WHAT YOU NEED TO DO: Retype the data that follows exactly. No pictures belong in the copy.

Data records:
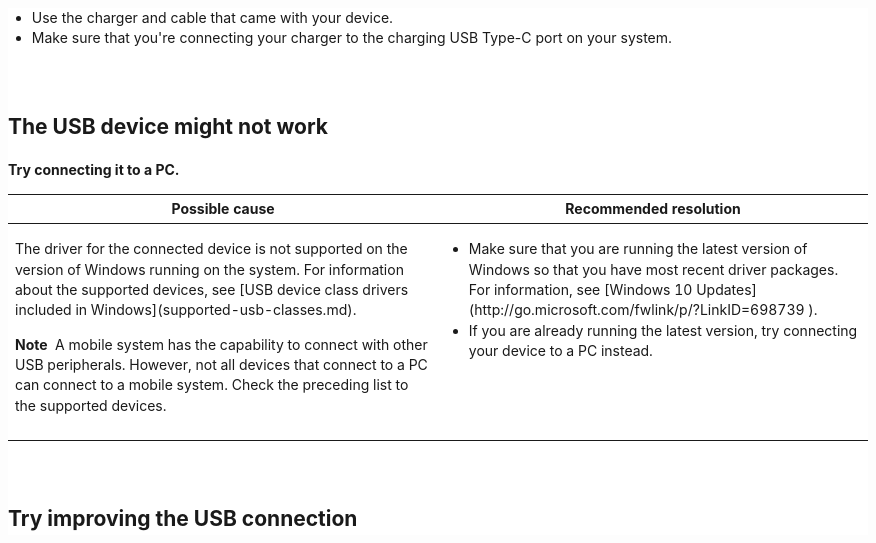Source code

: </div></td>
<td><ul>
<li>Use the charger and cable that came with your device.</li>
<li>Make sure that you're connecting your charger to the charging USB Type-C port on your system.</li>
</ul></td>
</tr>
</tbody>
</table>

 

## <a href="" id="-3"></a>The USB device might not work


**Try connecting it to a PC.**

<table>
<colgroup>
<col width="50%" />
<col width="50%" />
</colgroup>
<thead>
<tr class="header">
<th>Possible cause</th>
<th>Recommended resolution</th>
</tr>
</thead>
<tbody>
<tr class="odd">
<td><p>The driver for the connected device is not supported on the version of Windows running on the system. For information about the supported devices, see [USB device class drivers included in Windows](supported-usb-classes.md).</p>
<div class="alert">
<strong>Note</strong>  A mobile system has the capability to connect with other USB peripherals. However, not all devices that connect to a PC can connect to a mobile system. Check the preceding list to the supported devices.
</div>
<div>
 
</div></td>
<td><ul>
<li>Make sure that you are running the latest version of Windows so that you have most recent driver packages. For information, see [Windows 10 Updates](http://go.microsoft.com/fwlink/p/?LinkID=698739 ).</li>
<li>If you are already running the latest version, try connecting your device to a PC instead.</li>
</ul></td>
</tr>
</tbody>
</table>

 

## <a href="" id="-4"></a>Try improving the USB connection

ANSWER:
Source code

: </div></td>
<td><ul>
<li>Use the charger and cable that came with your device.</li>
<li>Make sure that you're connecting your charger to the charging USB Type-C port on your system.</li>
</ul></td>
</tr>
</tbody>
</table>

 

## <a href="" id="-3"></a>The USB device might not work


**Try connecting it to a PC.**

<table>
<colgroup>
<col width="50%" />
<col width="50%" />
</colgroup>
<thead>
<tr class="header">
<th>Possible cause</th>
<th>Recommended resolution</th>
</tr>
</thead>
<tbody>
<tr class="odd">
<td><p>The driver for the connected device is not supported on the version of Windows running on the system. For information about the supported devices, see [USB device class drivers included in Windows](supported-usb-classes.md).</p>
<div class="alert">
<strong>Note</strong>  A mobile system has the capability to connect with other USB peripherals. However, not all devices that connect to a PC can connect to a mobile system. Check the preceding list to the supported devices.
</div>
<div>
 
</div></td>
<td><ul>
<li>Make sure that you are running the latest version of Windows so that you have most recent driver packages. For information, see [Windows 10 Updates](http://go.microsoft.com/fwlink/p/?LinkID=698739 ).</li>
<li>If you are already running the latest version, try connecting your device to a PC instead.</li>
</ul></td>
</tr>
</tbody>
</table>

 

## <a href="" id="-4"></a>Try improving the USB connection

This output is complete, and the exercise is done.